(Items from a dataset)
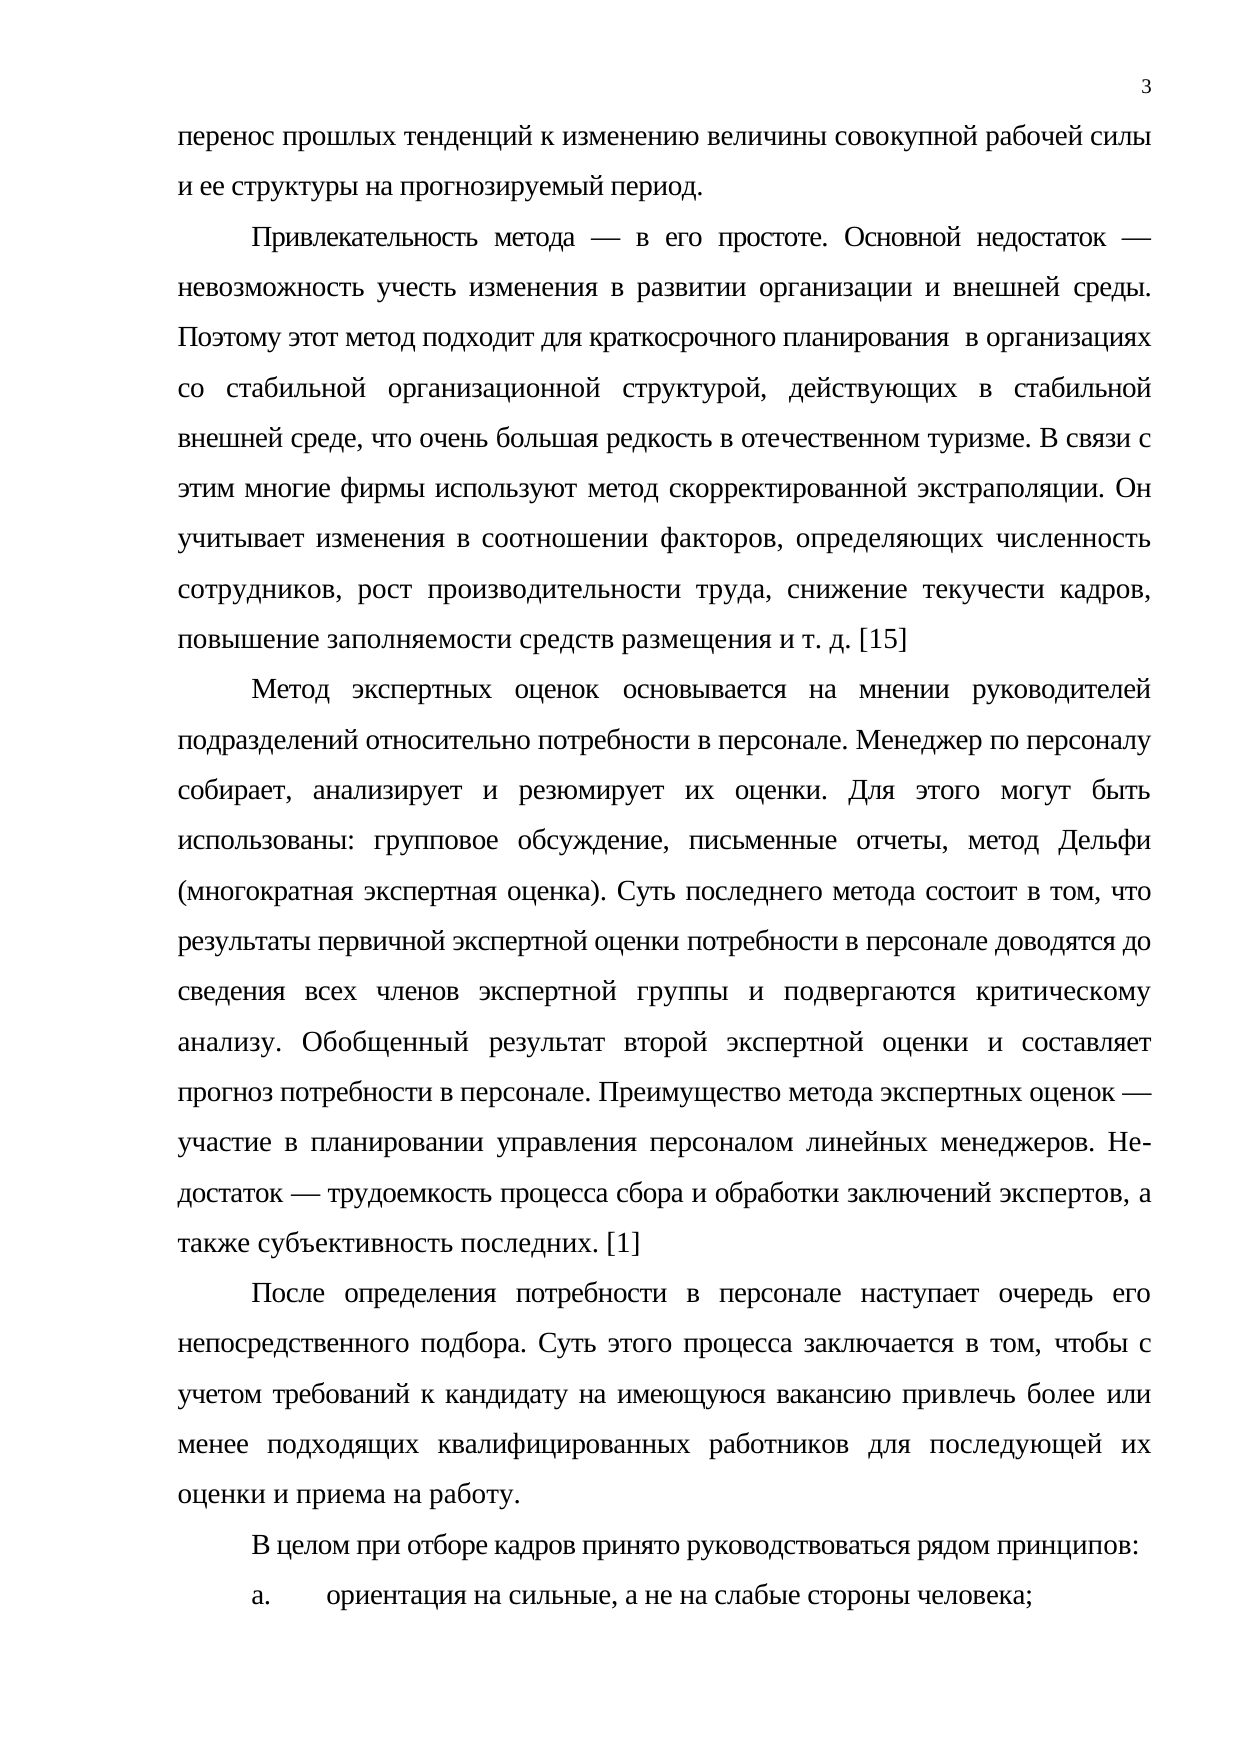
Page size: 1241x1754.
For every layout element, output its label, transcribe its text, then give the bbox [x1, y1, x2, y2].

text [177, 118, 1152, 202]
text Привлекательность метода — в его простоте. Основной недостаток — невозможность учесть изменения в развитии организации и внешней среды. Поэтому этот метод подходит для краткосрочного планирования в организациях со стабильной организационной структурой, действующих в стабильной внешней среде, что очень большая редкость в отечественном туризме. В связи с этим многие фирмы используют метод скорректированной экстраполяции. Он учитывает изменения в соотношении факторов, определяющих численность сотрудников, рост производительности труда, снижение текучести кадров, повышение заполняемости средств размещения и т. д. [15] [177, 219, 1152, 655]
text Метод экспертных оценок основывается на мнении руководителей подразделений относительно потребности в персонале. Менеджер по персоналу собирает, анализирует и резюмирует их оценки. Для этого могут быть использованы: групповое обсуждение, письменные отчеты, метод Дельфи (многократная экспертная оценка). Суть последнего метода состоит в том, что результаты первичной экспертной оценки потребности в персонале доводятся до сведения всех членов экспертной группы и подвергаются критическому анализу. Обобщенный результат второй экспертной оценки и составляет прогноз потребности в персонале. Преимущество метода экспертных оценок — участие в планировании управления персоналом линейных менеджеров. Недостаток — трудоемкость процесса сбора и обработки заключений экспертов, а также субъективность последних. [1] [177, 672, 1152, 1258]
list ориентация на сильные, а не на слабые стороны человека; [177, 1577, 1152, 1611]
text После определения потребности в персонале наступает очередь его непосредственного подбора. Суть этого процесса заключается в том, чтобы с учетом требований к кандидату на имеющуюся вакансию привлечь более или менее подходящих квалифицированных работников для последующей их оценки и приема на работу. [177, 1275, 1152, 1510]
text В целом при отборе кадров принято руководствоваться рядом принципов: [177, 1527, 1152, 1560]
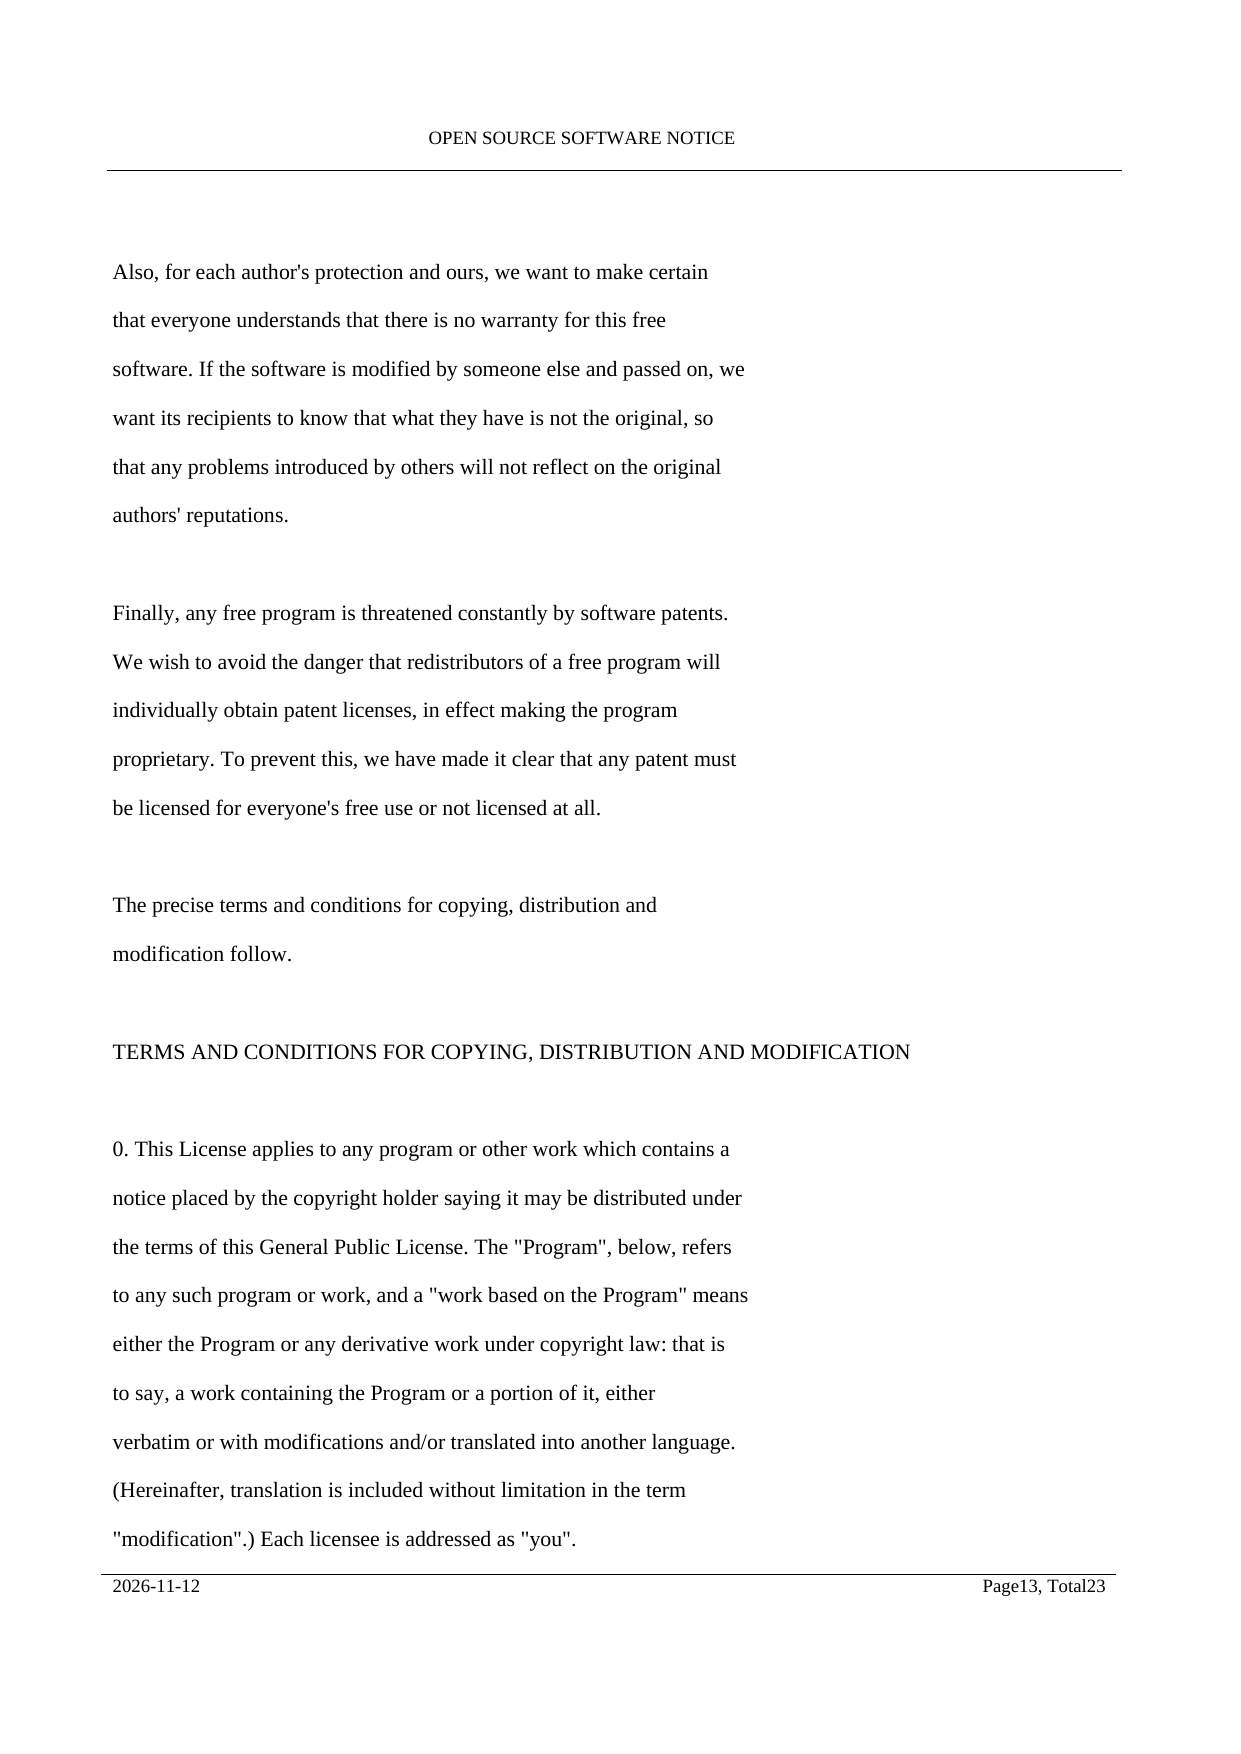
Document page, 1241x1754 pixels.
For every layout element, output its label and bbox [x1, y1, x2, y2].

▶ **Description of the task**
With every picture removed, give the entries above again exactly.

▶ **Response to the exercise**
Page size: 1241x1754.
For every layout element, output its label, transcribe its text, then give the bbox [x1, y1, x2, y2].

text [177, 118, 1152, 202]
text Привлекательность метода — в его простоте. Основной недостаток — невозможность учесть изменения в развитии организации и внешней среды. Поэтому этот метод подходит для краткосрочного планирования в организациях со стабильной организационной структурой, действующих в стабильной внешней среде, что очень большая редкость в отечественном туризме. В связи с этим многие фирмы используют метод скорректированной экстраполяции. Он учитывает изменения в соотношении факторов, определяющих численность сотрудников, рост производительности труда, снижение текучести кадров, повышение заполняемости средств размещения и т. д. [15] [177, 219, 1152, 655]
text Метод экспертных оценок основывается на мнении руководителей подразделений относительно потребности в персонале. Менеджер по персоналу собирает, анализирует и резюмирует их оценки. Для этого могут быть использованы: групповое обсуждение, письменные отчеты, метод Дельфи (многократная экспертная оценка). Суть последнего метода состоит в том, что результаты первичной экспертной оценки потребности в персонале доводятся до сведения всех членов экспертной группы и подвергаются критическому анализу. Обобщенный результат второй экспертной оценки и составляет прогноз потребности в персонале. Преимущество метода экспертных оценок — участие в планировании управления персоналом линейных менеджеров. Недостаток — трудоемкость процесса сбора и обработки заключений экспертов, а также субъективность последних. [1] [177, 672, 1152, 1258]
list ориентация на сильные, а не на слабые стороны человека; [177, 1577, 1152, 1611]
text После определения потребности в персонале наступает очередь его непосредственного подбора. Суть этого процесса заключается в том, чтобы с учетом требований к кандидату на имеющуюся вакансию привлечь более или менее подходящих квалифицированных работников для последующей их оценки и приема на работу. [177, 1275, 1152, 1510]
text В целом при отборе кадров принято руководствоваться рядом принципов: [177, 1527, 1152, 1560]
Document page, 1241x1754 pixels.
For every layout element, output its label and bbox [x1, y1, x2, y2].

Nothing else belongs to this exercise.